Islam tidak memonopoli larangan pornografi, termasuk Yahudi, Nasrani, Hindu dan bahkan peradaban dulu mengajarkan anti pornografi. Tetapi yang ironis, mengapa seakan umat Islam Indonesia yang hanya memperjuangkan RUU Pornografi.

Dr. Huda Darwish dalam Hijab al-Mar'ah: Bayna al-Adyan wa al-‘Almaniyah menyebutkan bahwa pada masa Fir'aun, para wanitanya memelihara keindahan tubuhnya dengan mengenakan hijab –penutup tubuh- yang menutupi pundak, dada, lengan, dan rambut dengan al-barukah -wig- untuk menjaga dari sinar matahari. Bahkan menurut beliau, dalam ajaran budha diatur interaksi dengan wanita tanpa melihat mereka.

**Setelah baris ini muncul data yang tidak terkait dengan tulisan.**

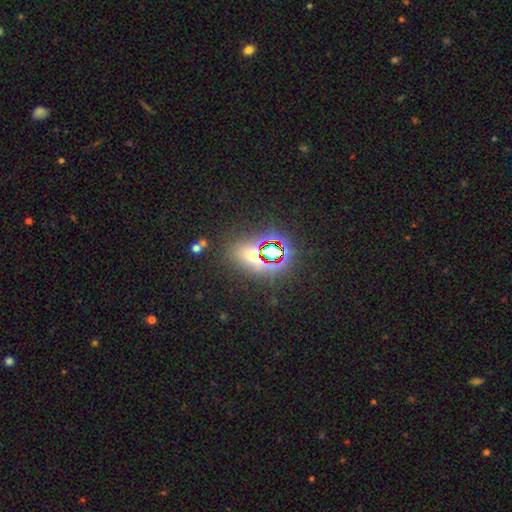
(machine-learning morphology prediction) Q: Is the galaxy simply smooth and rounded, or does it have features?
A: star or artifact — 53%.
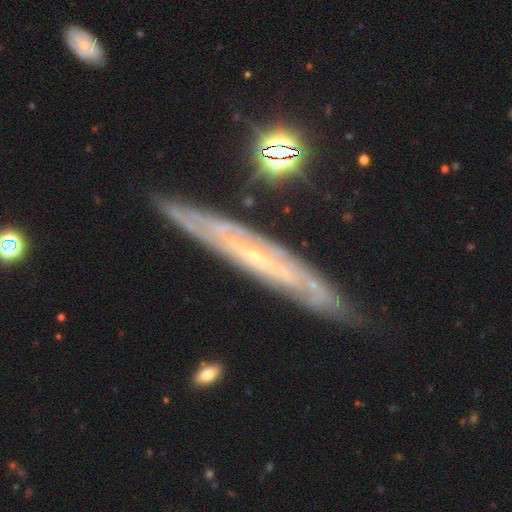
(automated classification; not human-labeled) Q: Smooth or featured?
A: featured or disk (81%); runner-up: smooth (12%)
Q: Edge-on disk?
A: yes (57%); runner-up: no (43%)
Q: Merging?
A: none (82%); runner-up: minor disturbance (14%)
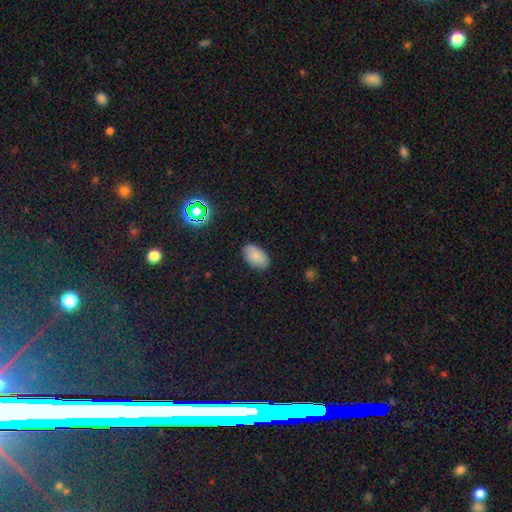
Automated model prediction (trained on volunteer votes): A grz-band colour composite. It shows a smooth galaxy with no disk features (79%) that is in between round and cigar-shaped (92%). Merging: none (82%).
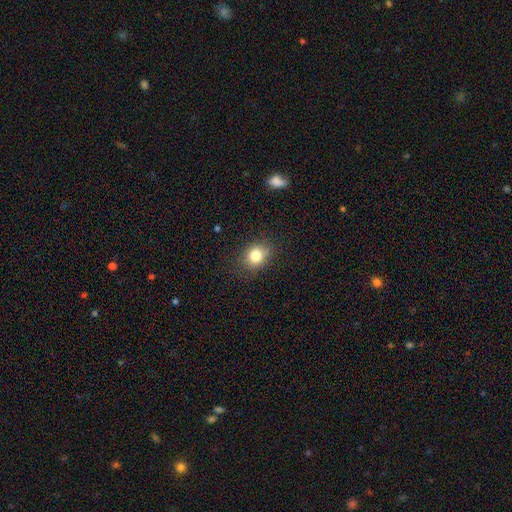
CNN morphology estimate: The model was most divided on "how rounded": round: 58%, in between: 41%, cigar-shaped: 1%. More confident: smooth or featured — smooth (81%); merging — none (80%).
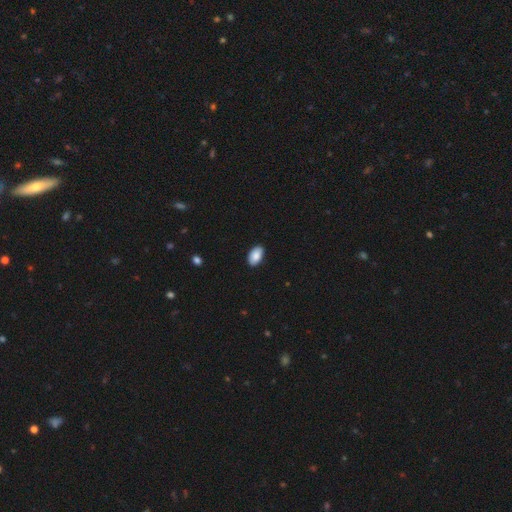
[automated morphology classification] smooth-or-featured: smooth: 89% | star or artifact: 6% | featured or disk: 5%
  how-rounded: in between: 94% | round: 4% | cigar-shaped: 1%
  merging: none: 89% | minor disturbance: 9% | major disturbance: 2% | merger: 1%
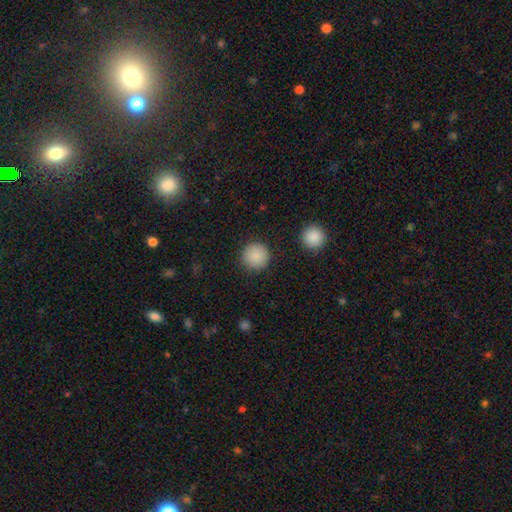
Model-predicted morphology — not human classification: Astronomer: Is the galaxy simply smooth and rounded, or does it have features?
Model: smooth — 88%.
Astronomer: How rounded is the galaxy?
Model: round — 96%.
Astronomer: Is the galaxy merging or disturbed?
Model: none — 90%.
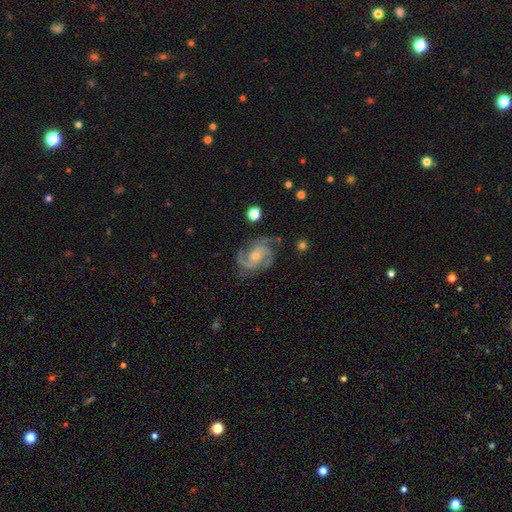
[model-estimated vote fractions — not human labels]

Abul A'la al-Maududi dalam al-Hijab menyatakan bahwa perempuan Yunani memakai hijab yang menutupi seluruh tubuhnya selain kedua matanya.

Abdul Maqshoud dalam al-Mar'ah fi Jami‘i al-Adyan wa al-‘Ushur mengatakan bahwa arkeologi abad II SM menjelaskan adanya prasasti yang menerangkan bahwa perempuan waktu itu menutup kepalanya dan bahkan menunjukan adanya hukum yang memberi sangki perempuan tak berhijab.

Dalam ajaran Yahudi pun tersurat hijab bahkan niqab –penutup wajah-. Kejadian 24:65 menyatakan bahwa pengantin perempuan mesti menutup wajahnya. Kejadian 24:64 menyebutkan kisah Ribka yang menutup wajahnya dengan selendang ketika Ishak datang. Bilangan 13-15 bahwa agama Yahudi melaknat laki-laki yang menyerupai pakaian perempuan.

Dalam ajaran Nasrani pun sama. Paulus menyuruh perempuan Kristen harus menutup kepalanya demi malaikat (Kejadian 24: 65, Bilangan 5: 18, Yesaya 6: 2, Matius 18: 1, dan Efesus 2: 10), karena malaikat ikut ibadah dan belajar di gereja (Efesus 3: 10). Perempuan Kristen harus menutup wajah mereka sebagai penghormatan dan ketundukan kepada Tuhan. (Yesaya 6: 2). Bahkan melihat perempuan dianggap telah zina dalam hati dan paulus melarang perempuan untuk tidak berbicara di gereja. (Korintus 14: 34-36.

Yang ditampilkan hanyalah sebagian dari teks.